By DOUG FERGUSON, Associated Press

CHARLOTTE, North Carolina — The Masters in his rearview mirror, Justin Rose is excited about what he calls the next stage of the golf year.

Except in this case, objects might be closer than they appear.

Because while the next major is in two weeks, the first one ended only two weeks ago.

Still fresh for Rose is a Masters plan that went awry. For a five-month stretch, no one played better than Rose. He won twice, was runner-up twice and had a pair of third-place finishes over 10 tournaments that took him to No. 1 in the world. He took a five-week break to recharge, felt a little flat in his return during the Florida swing and then missed the cut at Augusta National for the first time.

There’s no time to reflect.

The PGA Championship moving to May for the first time since 1949 is causing Rose and several other players to adjust their plans. The new schedule features a major a month, which doesn’t allow players time to think, much less play.

“It is different, for sure,” Rose said Tuesday at Quail Hollow. “There was a big focus on Augusta, and then in some ways you had until the U.S. Open so you could forget about major championship golf for at least a few weeks.”

The Wells Fargo Championship figured to be a big winner in the compact schedule. The tournament typically had one of the strongest fields of May, and now that only four weeks separate the Masters from the PGA Championship, it would seem to be the perfect place to get geared up for the next major.

That hasn’t been the case.

Missing from the field this week is Tiger Woods, who rarely missed Quail Hollow when his health was in good order. He said last week that winning the Masters for his first major title in 11 years took a lot out of him and he simply wasn’t ready to get back to work just yet.

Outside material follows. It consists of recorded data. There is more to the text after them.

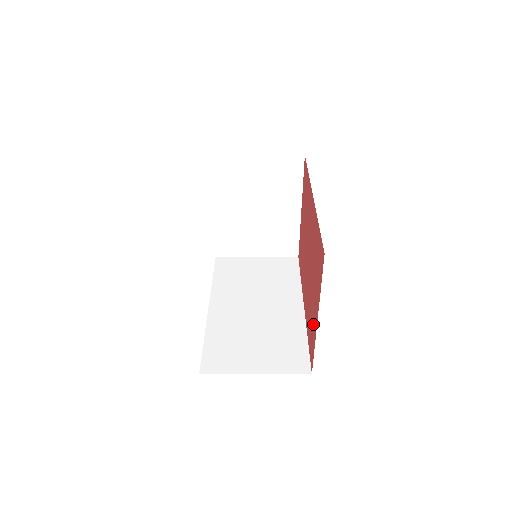
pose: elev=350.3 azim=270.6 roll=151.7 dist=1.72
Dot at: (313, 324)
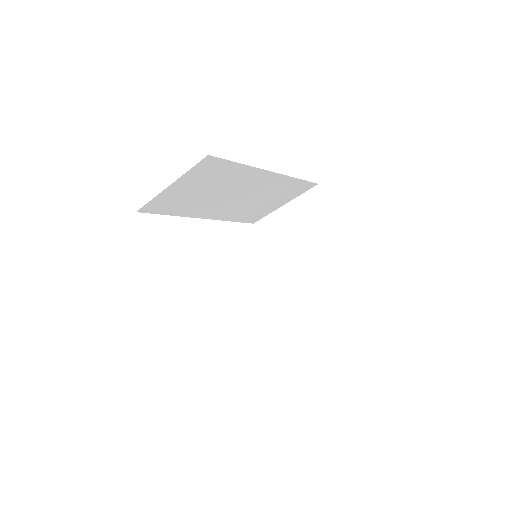
Dot at: occluded
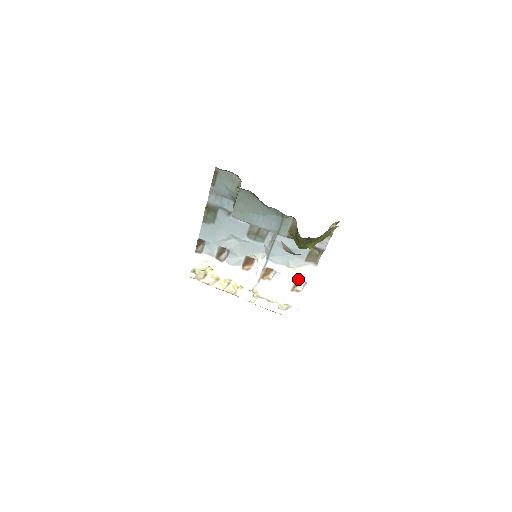
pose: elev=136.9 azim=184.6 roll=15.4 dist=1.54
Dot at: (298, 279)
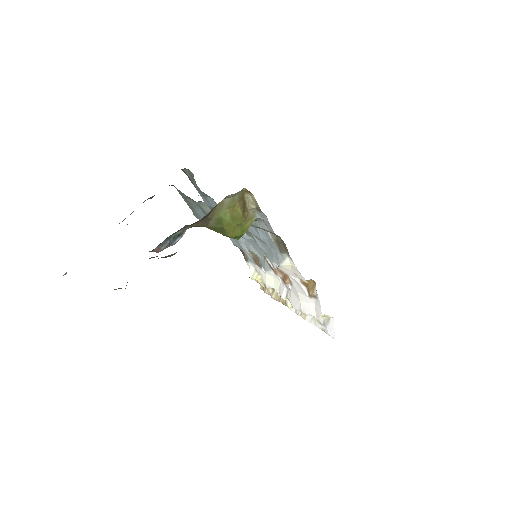
Dot at: occluded
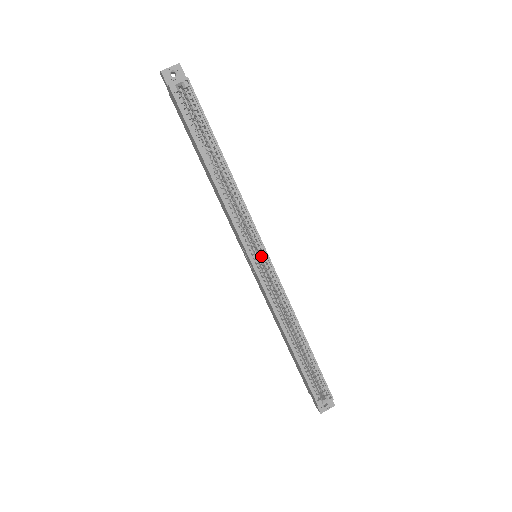
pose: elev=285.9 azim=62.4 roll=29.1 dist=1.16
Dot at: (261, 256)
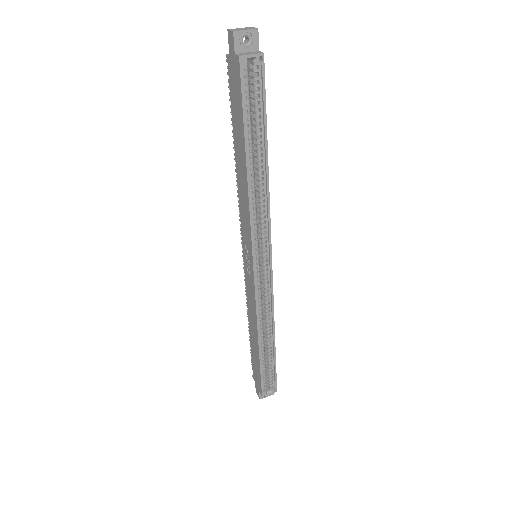
Dot at: (264, 262)
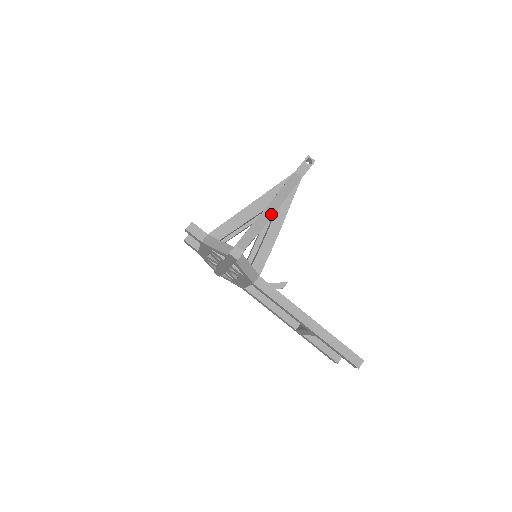
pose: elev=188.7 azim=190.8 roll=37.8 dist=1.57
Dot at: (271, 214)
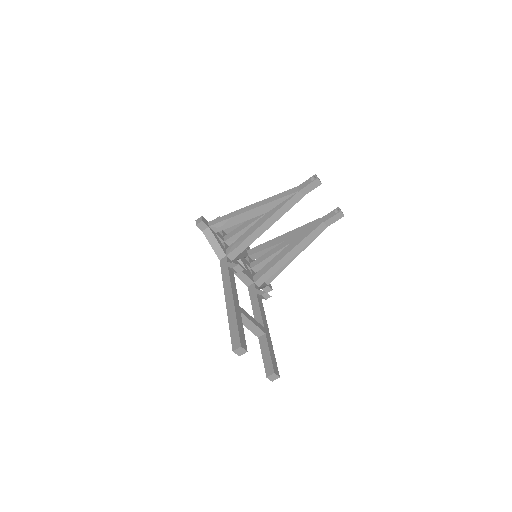
Dot at: (251, 208)
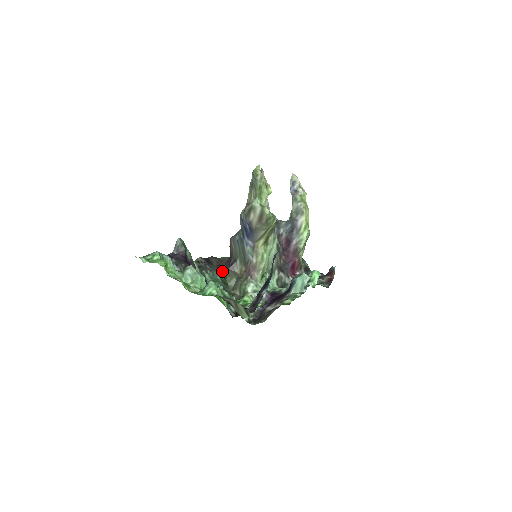
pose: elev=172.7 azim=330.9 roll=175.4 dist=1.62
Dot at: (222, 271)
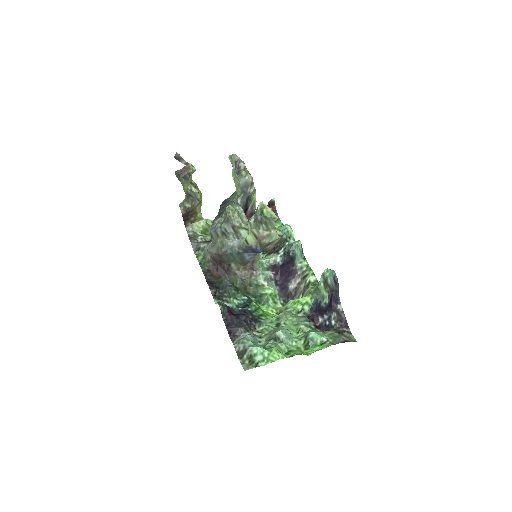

That means he will not compete between majors for the seventh time in his career. On two of those occasions, he won the next major — the 1999 PGA Championship in August and the 2008 U.S. Open in June, right before reconstructive knee surgery. He missed the cut at the U.S. Open in 2006, when he took off nine weeks to deal with the death of his father.

With only a month between majors, does a player risk losing form in such a short period of time?

“This seems like a leading question,” Henrik Stenson said with a grin. “Is there someone who’s going to do this in particular? Someone who maybe won at Augusta?”

Maybe.

But it’s not just Woods.

That schedule also fits Justin Thomas, the No. 5 player in the world who pulled out of Quail Hollow as a precaution because of a wrist injury. Bryson DeChambeau is not on the list to play next week in Dallas, meaning he also will go a month between majors.

Others are not too far removed.

Dustin Johnson, the No. 1 player in the world, played at Hilton Head the week after the Masters and is likely to have three weeks off before the PGA Championship unless he decides to add Dallas at the last minute. Ditto for Francesco Molinari and Xander Schauffele.

Rose and Rory McIlroy are playing only at Quail Hollow between the majors, and Rickie Fowler appears to have the same plan.

Brooks Koepka is keeping a relatively busy schedule. He played last week in New Orleans with his brother, and Koepka has committed to playing next week in the AT&T Byron Nelson, mainly because he prefers to play the week before a major.

“It’s what works best for you,” said Stenson, who is keeping the busiest schedule of all. Because he was recovering from an arm injury late last year and did not make his first PGA Tour start until Mexico City in late February, the Swede is playing seven out of eight weeks.

“I like the schedule with us having one big event every month now,” Stenson said. “It gives the players a chance — if majors are your focus — to prepare more in the way you like, if you want to play the week before or you want to play the week after, whatever is your preference. It’s something we’ll get used to. It will be a year or so before we won’t talk about how it was back in the day.”

Rose originally looked at the majors in 10-day blocks, meaning he would arrive early the weekend before to prepare, take off on Monday and then ease his way into the week. That didn’t work out for him at Augusta because he felt he had been at the tournament site too long.

So it’s back to the old way of thinking amid a new schedule. He plans a trip to Bethpage in the middle of next week, then will return home to the Bahamas to relax and head back to Long Island early during PGA week.

“My preparation going into the PGA has changed because of the run-up into Augusta,” Rose said. “So you’re always adapting and always learning and trying not to make the same mistakes.”

Whether that plans works depends on the score. That much about golf hasn’t changed.